• 演習の目的:
次の項目から、「with」という語を含む行をすべて選び出してください。

• 演習の入力:
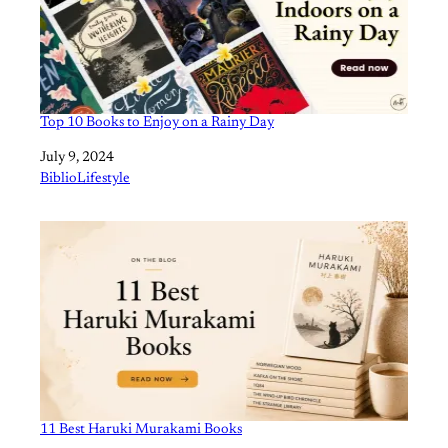
Top 10 Books to Enjoy on a Rainy Day
Date
July 9, 2024
In relation to
BiblioLifestyle
11 Best Haruki Murakami Books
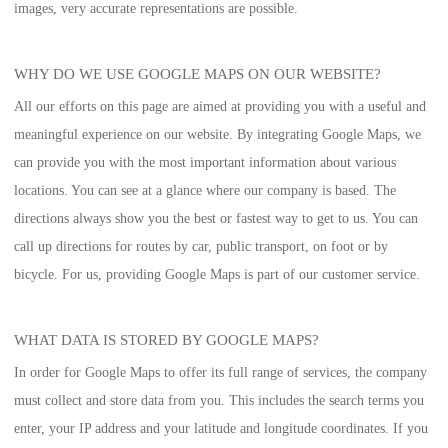
images, very accurate representations are possible.
WHY DO WE USE GOOGLE MAPS ON OUR WEBSITE?
All our efforts on this page are aimed at providing you with a useful and
meaningful experience on our website. By integrating Google Maps, we
can provide you with the most important information about various
locations. You can see at a glance where our company is based. The
directions always show you the best or fastest way to get to us. You can
call up directions for routes by car, public transport, on foot or by
bicycle. For us, providing Google Maps is part of our customer service.
WHAT DATA IS STORED BY GOOGLE MAPS?
In order for Google Maps to offer its full range of services, the company
must collect and store data from you. This includes the search terms you
enter, your IP address and your latitude and longitude coordinates. If you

• 記述解答:
All our efforts on this page are aimed at providing you with a useful and
can provide you with the most important information about various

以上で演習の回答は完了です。